Sul dancefloor qualcosa si rompe. Un synth che perseguita ed esaspera, acido come non mai. Commento di un ascoltatore anglofono sulla iniziale ‘Woo Bost’: ‘’Suona’ più sporca di una puttana di 60 anni con l’HIV’. Ma è solo puro divertissement, sghembo, electro retrofuturista a testimonianza di un mondo dopo i Daft Punk. Dance quindi.
Poi, come se fosse un altro disco, entra ‘Hold on’, quelle stranianti luci fluo si attutiscono e ci si ritrova persi nella raffinata eleganza della voce di Amber Coffman, reginetta indie-rock dai Dirty Projectors.
Se vi piaceva ‘One Pure Tought’ degli Hot Chip, cioè atmosfera metropolitana, notturna, auto che sfreccia veloce e vento in faccia verso le stroboscopiche alcooliche del sabato sera, allora il discorso per voi si fa interessante. Nell’universo ‘dancefloor’ la figura del dj/produttore o musicista/entertainer è quella che emerge e se anche in altre ‘scene’ esistono figure trasversali, fatte poche eccezioni, esse si spostano lungo un’asse i cui estremi sono ben definiti e contigui; nella dance invece cadono le barriere estetico/concettuali: se il groove tira, tira!

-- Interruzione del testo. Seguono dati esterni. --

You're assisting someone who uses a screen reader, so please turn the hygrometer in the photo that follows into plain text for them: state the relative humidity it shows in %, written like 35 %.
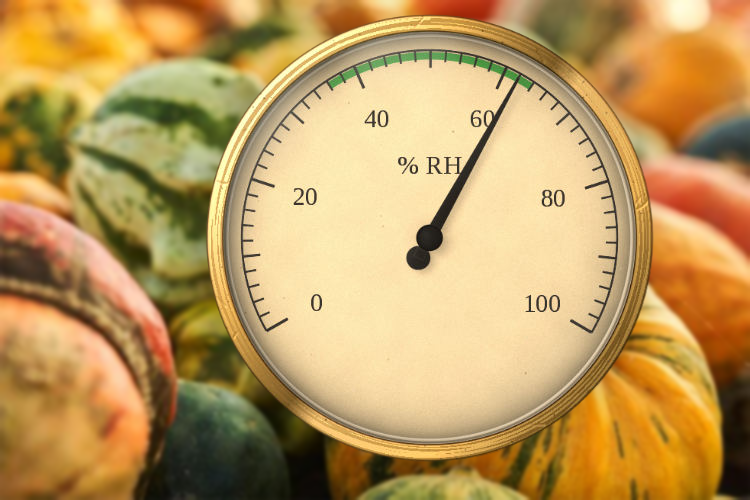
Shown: 62 %
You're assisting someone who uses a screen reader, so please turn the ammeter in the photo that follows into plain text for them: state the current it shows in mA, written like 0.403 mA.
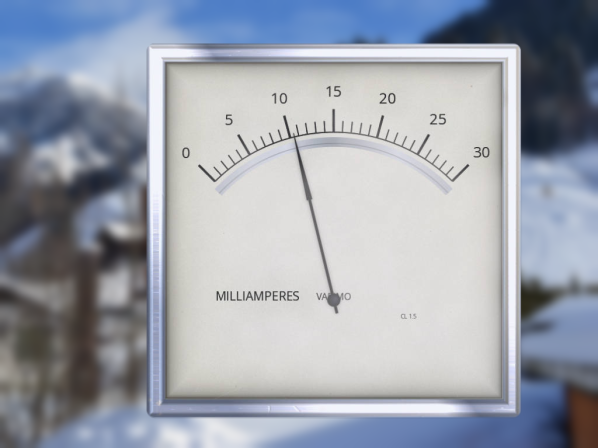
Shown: 10.5 mA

La dance è dunque per sua natura democratica, riesce ad allineare la popstar più illuminata e l’elettronica più illuminante; salti incondizionati e fantasie spinte non sono oggetto di saccenti critiche, anzi, ne esaltano le virtù. Da questo ne deriva che la musica più innovativa e disposta a sperimentare degli ultimi anni è la dance. Che poi esista sempre un mercato dietro in grado di spronare e spingere con i suoi budget a certi risultati poco inficia, poiché il mercato c’è sempre ed ovunque, e poi un certo spirito libertario e felicemente anarcoide non può che essere il propellente di chi si appresta a divertirsi e voler far divertire.
Diplo è una figura che ben rappresenta questo spirito e la sua label Mad Decent tiene a battesimo il debutto di chi questo spirito lo rappresenta ancora meglio, il giovane e scaltro Rusko (Christopher Mercer).
Una plasticosa oretta di maliziosi vocoder che neanche i Daft Punk (‘Raver Spesh’, ‘Dial My Number’), ruffianerie ragga esponenziali (‘Rubadub Shakedown’ con il dub mc Rod Azlan ), dub e dubstep all’opposto di quello oscuro e terzomondista di Burial, fintezze analogiche, catchy glitch e, naturalmente, battiti house interrotti da appiccicosità varie che vi sembrerà di essere nel 1987 (‘Kumon Kumon’, ‘My Mouth’).
Collaborano perfino i nostrani osannatissimi Crookers…insomma!!! Escludendo le ortodossie minimal anticommerciali a tutti i costi, è questa la moderna dance-music, piaccia o meno.
Ci si butti acriticamente, spensierati e con fiducia in pista per questo ultimo scampolo d’estate: molto presto arriverà il freddo anche se non ci credete e ve ne pentirete di non averlo fatto. Ho volutamente omesso fin ora i rapporti di Rusko con Britney Spears e M.I.A. ma solo perchè confido nell’onestà intellettuale della mia dissertazione e, soprattutto, nella vostra.